27 and 30 years is how long the two Kens, Anderson and Riley, have waited to hear a phone call from the Pro Football Hall of Fame about their induction. Anderson has gotten closer than Riley, at least in recent years, but relativity doesn’t mean much when the goal still seems miles away. Both are more than worthy, yet both have been ignored for far too long.
2020 seems like the year that may change, for one of them at least.
David Baker, the president and CEO of the Hall of Fame, announced earlier this week on SiriusXM NFL Radio that the board in Canton, Ohio would consider allowing 20 inductees for the 2020 class as part of the NFL’s 100th anniversary happening this season.
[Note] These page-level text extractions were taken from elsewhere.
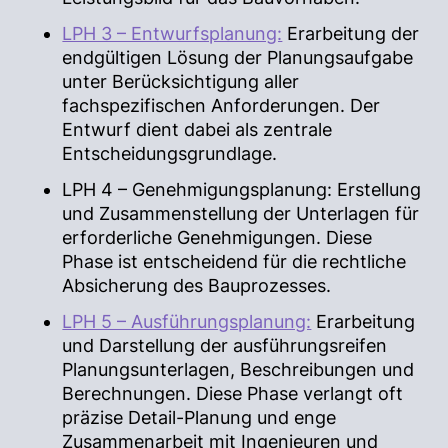
LPH 3 – Entwurfsplanung:
Erarbeitung der
endgültigen Lösung der Planungsaufgabe
unter Berücksichtigung aller
fachspezifischen Anforderungen. Der
Entwurf dient dabei als zentrale
Entscheidungsgrundlage.
LPH 4 – Genehmigungsplanung: Erstellung
und Zusammenstellung der Unterlagen für
erforderliche Genehmigungen. Diese
Phase ist entscheidend für die rechtliche
Absicherung des Bauprozesses.
LPH 5 – Ausführungsplanung:
Erarbeitung
und Darstellung der ausführungsreifen
Planungsunterlagen, Beschreibungen und
Berechnungen. Diese Phase verlangt oft
präzise Detail-Planung und enge
Zusammenarbeit mit Ingenieuren und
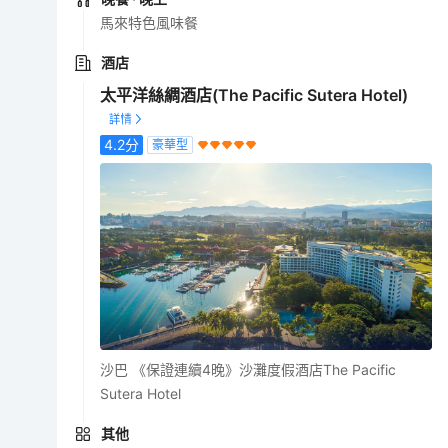
馬來特色風味餐
酒店
太平洋絲綢酒店(The Pacific Sutera Hotel)
4.2
分
豪華型
沙巴 《保證連續4晚》沙灘度假酒店The Pacific
Sutera Hotel
其他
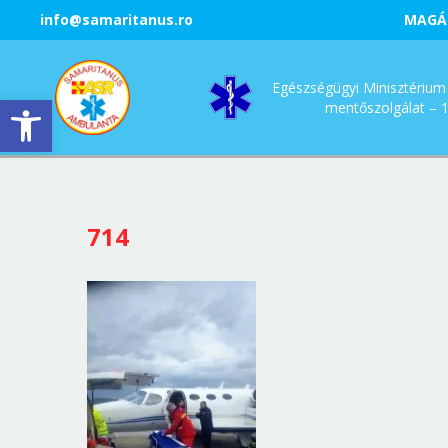
info@samaritanus.ro
MAGÁ
Egészségügyi Minisztérium 
Eszköztár megnyitása
mentőszolgálat – 
714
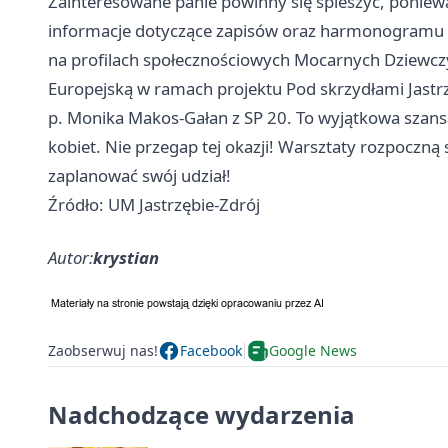
Zainteresowane panie powinny się spieszyć, poniewa
informacje dotyczące zapisów oraz harmonogramu w
na profilach społecznościowych Mocarnych Dziewczy
Europejską w ramach projektu Pod skrzydłami Jastrz
p. Monika Makos-Gałan z SP 20. To wyjątkowa szansa
kobiet. Nie przegap tej okazji! Warsztaty rozpoczną s
zaplanować swój udział!
Źródło: UM Jastrzębie-Zdrój
Autor:
krystian
Zaobserwuj nas!
Facebook
Google News
Nadchodzące wydarzenia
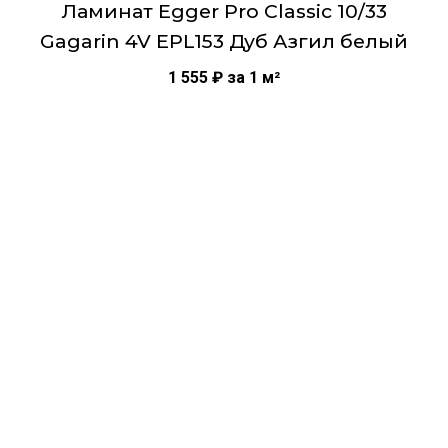
Ламинат Egger Pro Classic 10/33
Ширина 246
Gagarin 4V EPL153 Дуб Азгил белый
Толщина 8
Производитель Egger
1 555
₽
за 1 м²
Страна производства Россия
Теплый пол Да
Тип рисунка Однополосный
Тип соединения Замковое соединение
Наличие фаски фаска с 4-х сторон
Класс нагрузки 32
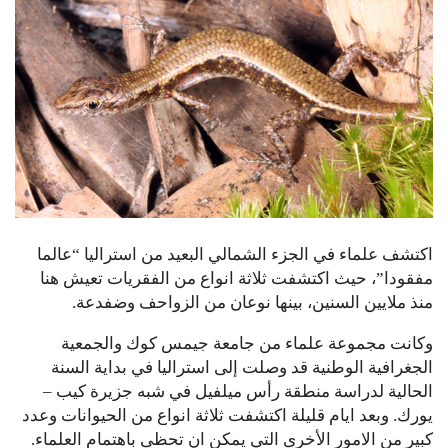
اكتشف علماء في الجزء الشمالي البعيد من استراليا “عالما
مفقودا”، حيث اكتشفت ثلاثة انواع من الفقريات تعيش هنا
منذ ملايين السنين، بينها نوعان من الزواحف وضفدعة.
وكانت مجموعة علماء من جامعة جيمس كوك والجمعية
الجغرافية الوطنية قد وصلت إلى استراليا في بداية السنة
الحالية لدراسة منطقة رأس ميلفيل في شبه جزيرة كيب –
يورك. وبعد ايام قليلة اكتشفت ثلاثة انواع من الحيوانات وعدد
كبير من الامور الأخرى التي يمكن ان تحظى باهتمام العلماء.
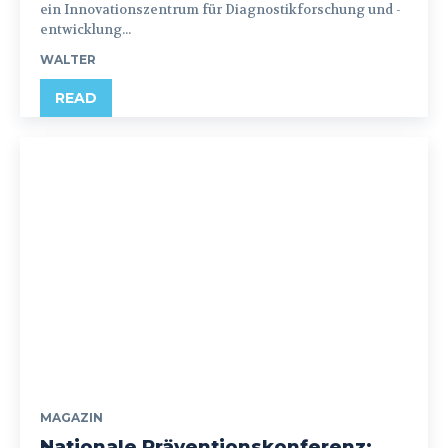
ein Innovationszentrum für Diagnostikforschung und -
entwicklung...
WALTER
READ
MAGAZIN
Nationale Präventionskonferenz:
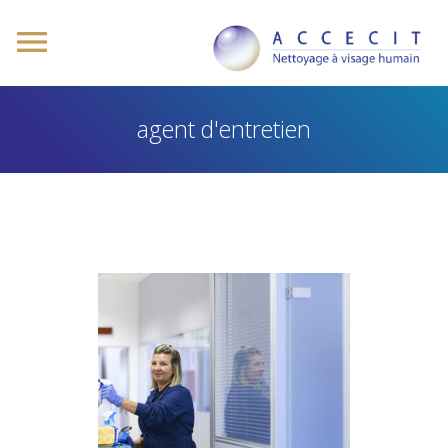
agent d'entretien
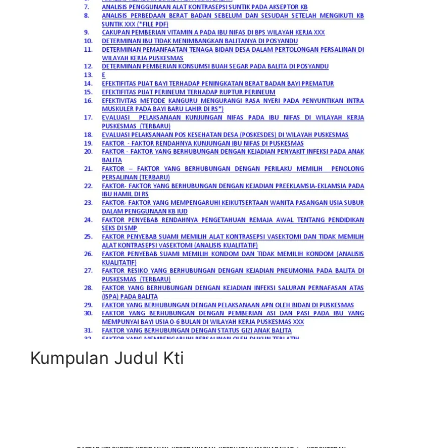
Kumpulan Judul Kti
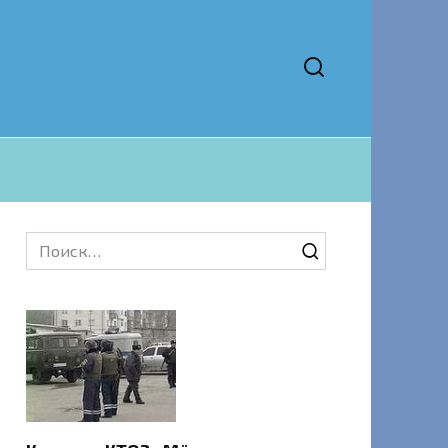
Search
for:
.@ProFootballHOF President & CEO David Baker tells us that as a part of the league's 100th anniversary, the HOF Class of 2020 could expand to 20 inductees. #NFL100— SiriusXM NFL Radio (@SiriusXMNFL) July 2, 2019
LISTEN HERE pic.twitter.com/iiL9ZUVl9h
This seems like something Baker does indeed want but understands that it’s not a done deal. Having the concept approved by the operating board is a crucial first step, but getting it past the actual board in a month’s time is the real hurdle. Even as a one-year action, this is still adding 12 additional enshrinees which may be a concept that the board as a whole may not be accepting towards. But Baker explained how it would be emphasized by its senior inductees.
“Normally, (like) this year, we have eight. So, this would be quite a few guys (added).” Said Baker. “But it would be the five normal modern-era players elected from 15 finalists, and then 10 seniors, three contributors -- like Gil (Brandt) -- and two (coaches). But again, I want to stress that that’s got to be something that’s passed by our board at its meeting on Friday, Aug. 2.”
10 seniors eh? I can think of two nominees right off the bat.
Anderson and Riley can only be inducted in as seniors now, and if neither of them can get a bronze bust in a class with potentially 10 seniors, we might as well nail their hopes and dreams in a coffin and drop it to the bottom of the Ohio River.